A friend recommended a free e-book entitled “Disability and the Sovereign Goodness of God” by John Piper. It’s about how disability in this world can change us for the better. The question asked is not if disabilities will surface in your church; the question is how will you respond when they do.
After downloading the e-book, I skimmed through it. This conclusion stood out:
"But Jesus left hundreds unhealed at the pool of Bethesda. And told the one man he did heal, who had not even believed on him—to wake up. I am pursuing your holiness.
The main issue in this age till Jesus comes back is that we meet him—meet him—in our brokenness, and receive the power of his forgiveness to pursue holiness. In this calling to faith and holiness, the disabled often run faster and farther than many of us who have our legs and arms."
This brings to mind a recent event. I visited a boy yesterday who met with an accident and he is only ten. His mother has to stop work to take care of him for the long haul. He is bedridden for life and eats through a tube and drinks through his nostril.

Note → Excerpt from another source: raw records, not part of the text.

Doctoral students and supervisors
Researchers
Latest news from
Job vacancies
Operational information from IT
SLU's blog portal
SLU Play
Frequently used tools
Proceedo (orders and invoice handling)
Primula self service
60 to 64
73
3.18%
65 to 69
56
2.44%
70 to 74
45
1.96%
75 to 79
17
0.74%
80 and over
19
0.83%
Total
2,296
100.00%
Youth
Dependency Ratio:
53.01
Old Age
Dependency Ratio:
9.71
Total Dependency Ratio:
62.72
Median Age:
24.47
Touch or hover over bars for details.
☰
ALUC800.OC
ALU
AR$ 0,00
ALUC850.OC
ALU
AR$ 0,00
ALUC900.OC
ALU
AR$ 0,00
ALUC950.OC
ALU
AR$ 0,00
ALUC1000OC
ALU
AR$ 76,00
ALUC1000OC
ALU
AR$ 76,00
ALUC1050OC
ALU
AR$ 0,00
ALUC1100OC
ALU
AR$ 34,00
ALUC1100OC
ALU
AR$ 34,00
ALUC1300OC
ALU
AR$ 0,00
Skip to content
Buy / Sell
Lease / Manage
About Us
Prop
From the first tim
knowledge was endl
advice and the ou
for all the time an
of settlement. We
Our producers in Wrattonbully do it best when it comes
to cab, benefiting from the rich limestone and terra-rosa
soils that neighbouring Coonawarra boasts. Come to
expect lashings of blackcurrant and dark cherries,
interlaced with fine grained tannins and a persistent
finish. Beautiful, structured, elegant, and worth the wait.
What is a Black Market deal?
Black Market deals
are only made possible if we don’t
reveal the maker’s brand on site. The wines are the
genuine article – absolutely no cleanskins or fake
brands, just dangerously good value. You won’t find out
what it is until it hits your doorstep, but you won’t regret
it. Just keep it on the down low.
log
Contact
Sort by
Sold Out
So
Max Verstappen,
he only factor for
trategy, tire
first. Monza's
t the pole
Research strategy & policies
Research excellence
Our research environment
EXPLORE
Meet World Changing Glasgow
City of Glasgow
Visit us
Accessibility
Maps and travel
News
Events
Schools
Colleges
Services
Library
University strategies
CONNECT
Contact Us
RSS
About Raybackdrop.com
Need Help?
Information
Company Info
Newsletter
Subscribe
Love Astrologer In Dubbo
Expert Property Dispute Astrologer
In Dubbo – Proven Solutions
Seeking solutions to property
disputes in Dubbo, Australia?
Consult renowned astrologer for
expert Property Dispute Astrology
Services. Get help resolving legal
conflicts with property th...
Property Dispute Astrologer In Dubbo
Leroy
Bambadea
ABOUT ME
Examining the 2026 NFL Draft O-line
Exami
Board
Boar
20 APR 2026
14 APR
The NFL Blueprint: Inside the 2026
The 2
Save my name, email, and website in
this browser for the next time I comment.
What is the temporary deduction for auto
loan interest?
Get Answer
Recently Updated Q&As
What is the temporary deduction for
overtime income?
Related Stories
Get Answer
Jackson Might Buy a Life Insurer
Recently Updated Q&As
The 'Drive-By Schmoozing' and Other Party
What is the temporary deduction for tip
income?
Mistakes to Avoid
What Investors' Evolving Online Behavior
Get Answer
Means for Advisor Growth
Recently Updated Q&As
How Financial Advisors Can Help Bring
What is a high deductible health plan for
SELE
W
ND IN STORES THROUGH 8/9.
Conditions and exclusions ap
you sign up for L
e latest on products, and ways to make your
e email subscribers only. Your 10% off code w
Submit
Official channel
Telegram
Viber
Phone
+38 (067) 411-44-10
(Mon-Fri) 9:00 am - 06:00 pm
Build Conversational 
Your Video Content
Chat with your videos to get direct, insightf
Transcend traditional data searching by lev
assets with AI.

Under the stress and distress of work, but able to amble and ramble, I completely forgotten about the privileges I enjoy for being "dis-disabled". And still distracted by the little gadflies of my life, I walked into the small and cramped HDB 2-room flat.
What greeted me was the boy's unpretentious smile. His mother told me he loves visitors. The boy then mustered the energy to wave at me, still smiling. It was a faint wave but one packed with a heart of gratitude.
There and then, I realized that there is really no difference between that child and I. While he may suffer from the disability of the physical, I think I suffer from the disability of the spiritual.
In my cocooned normalcy, I have lost a part of my humanity, that is, the ability to relish the joy of the moment, the bliss of a smile, charm of a hug, and the delight of a wave. It took a suffering child who thinks nothing of himself to remind me of all that.
That's the power of imperfection in this world and honestly we cannot live without it. Not that we desire it, but we are deeply inspired by it. And like a stream of water, it nourishes our soul.
People of disabilities show us who we really are, that is, our God-bestowed identity, in the community of faith. Hans Reinders once wrote, "To look at other people's brokenness and limitation without seeing our own is a gesture of power; to acknowledge our own brokenness and limitation in the face of theirs is a gesture of community."
Although I don't dare to trivialize the pain that the child goes through, or how his family (he has two other siblings) will have to change their lives around him (the mother once told me that her life was over the day her son met with the accident), I feel deep inside how the disabled can teach us much more than we can learn without them.
I fear that there's a greater disability in this world and it is the disability of disconnect. When we feel little for others, believe in our own invincibility, and expect a world of nothing less than perfection, we suffer from a disconnect that robs us from being truly human.
Let me end with this quote: "In actual fact the distinction between the healthy and the handicapped does not exist. For every human life is limited, vulnerable, and weak. Helpless we are born and helpless we die. So in reality there is no such thing as a handicapped life. It is only the ideal of health set up by the society of the capable which condemns a certain group of people to be called "handicapped.""
So, I can easily understand why the disabled “often run faster and farther than many of us who have our legs and arms.” The distance covered is not about the physical estates we see with our own eyes. It is the distance across hearts. It is the distance beyond prejudice. Most of all, it is that borderless distance that connects us to them. Cheers out.